═════ Study material ═════

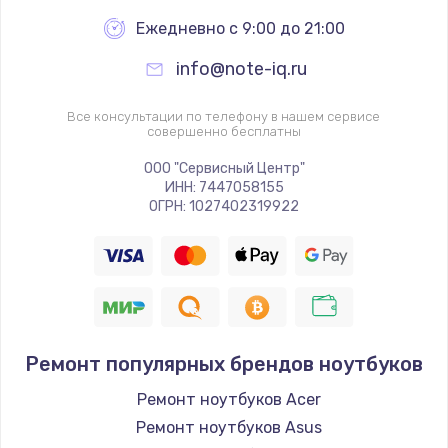
Замена Touch Bar
Ежедневно с 9:00 до 21:00
1100 руб.
info@note-iq.ru
Заказать
Все консультации по телефону в нашем сервисе
Замена Wi-Fi модуля
совершенно бесплатны
650 руб.
ООО "Сервисный Центр"
ИНН: 7447058155
Заказать
ОГРН: 1027402319922
Ремонт видеокарты
1800 руб.
Заказать
Замена разъема питания
Ремонт популярных брендов ноутбуков
800 руб.
Ремонт ноутбуков Acer
Заказать
Ремонт ноутбуков Asus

═════

- [Your task]: Copy the text lines of the material above word for word. Leave out the picture lines.

- [Solution to this task]:
Замена Touch Bar
Ежедневно с 9:00 до 21:00
1100 руб.
info@note-iq.ru
Заказать
Все консультации по телефону в нашем сервисе
Замена Wi-Fi модуля
совершенно бесплатны
650 руб.
ООО "Сервисный Центр"
ИНН: 7447058155
Заказать
ОГРН: 1027402319922
Ремонт видеокарты
1800 руб.
Заказать
Замена разъема питания
Ремонт популярных брендов ноутбуков
800 руб.
Ремонт ноутбуков Acer
Заказать
Ремонт ноутбуков Asus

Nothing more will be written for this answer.